> [Records for the task]:
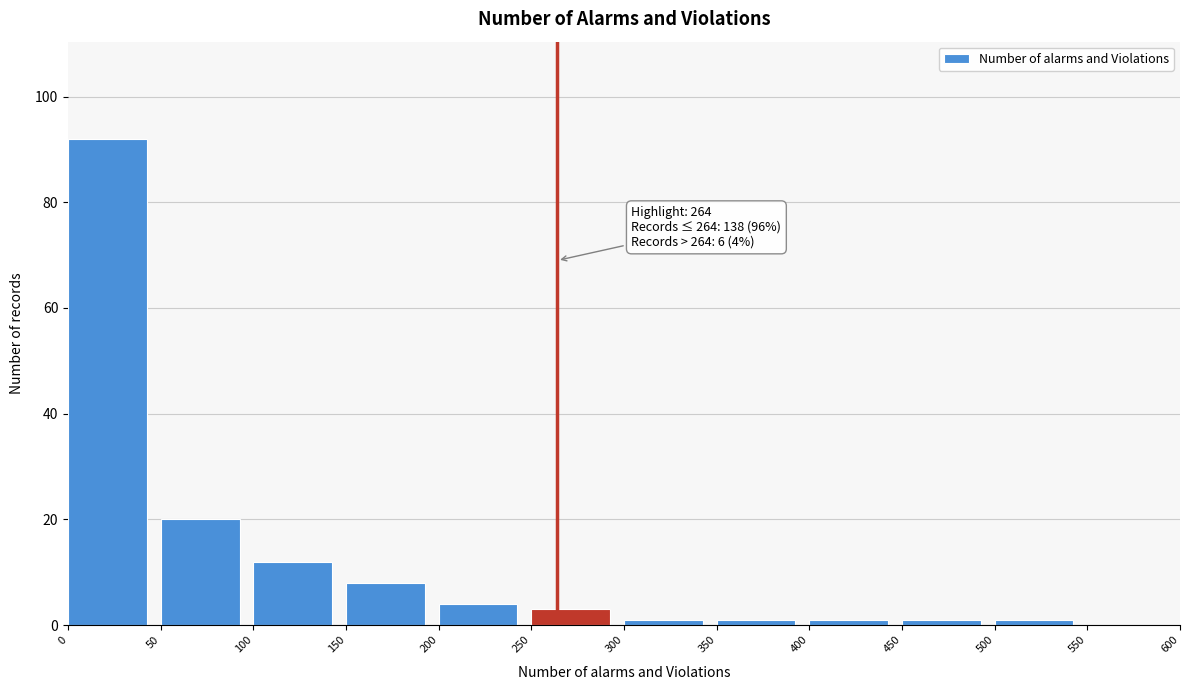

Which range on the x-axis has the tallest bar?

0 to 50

==

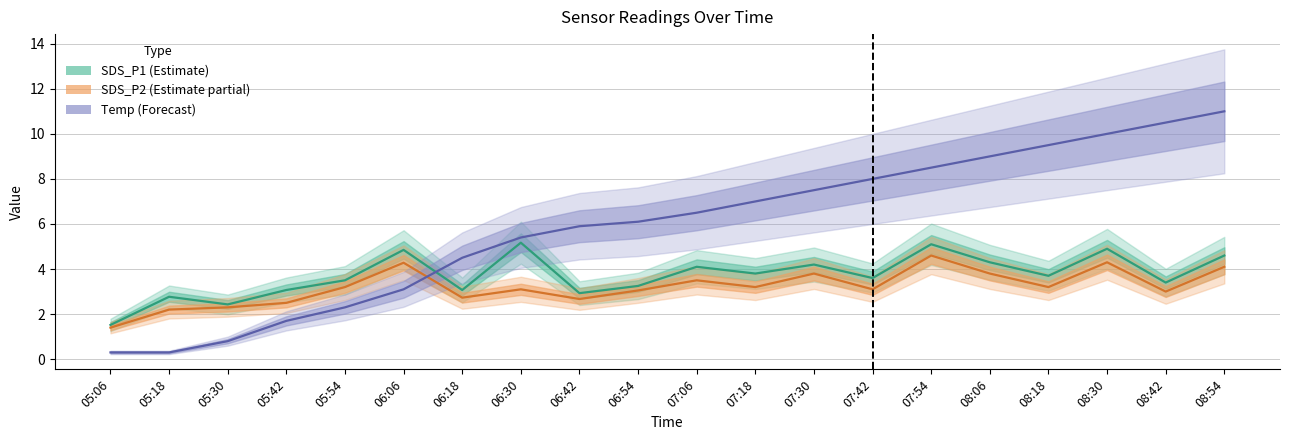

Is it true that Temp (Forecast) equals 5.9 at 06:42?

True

---

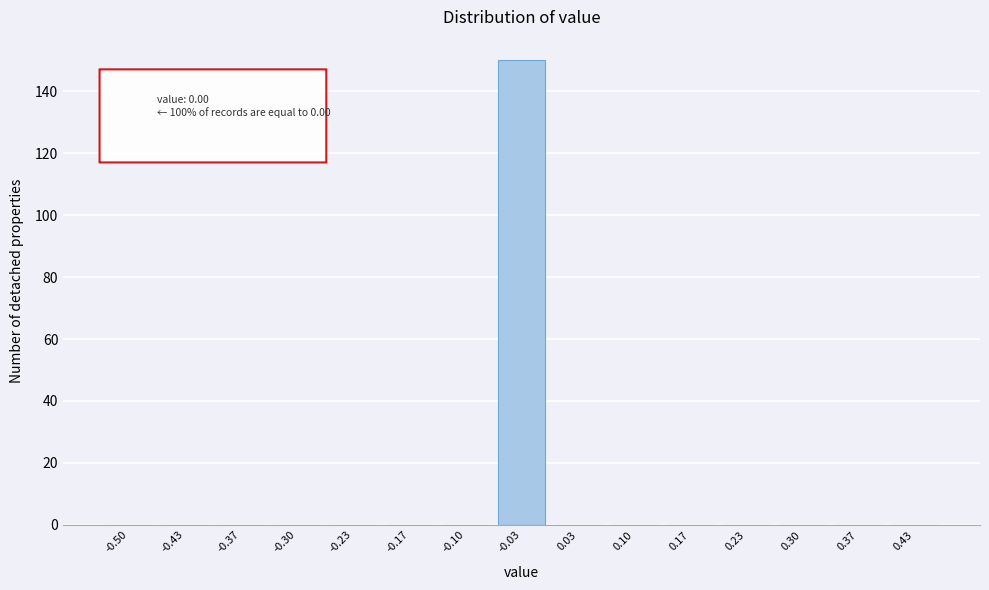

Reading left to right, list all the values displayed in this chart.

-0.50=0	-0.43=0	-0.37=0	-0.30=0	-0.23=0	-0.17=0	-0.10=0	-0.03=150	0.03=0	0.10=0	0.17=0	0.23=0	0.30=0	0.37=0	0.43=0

> [Work to complete]:
Please return each line of the material above containing the word "that". Case matters.

> [Result of the task]:
Is it true that Temp (Forecast) equals 5.9 at 06:42?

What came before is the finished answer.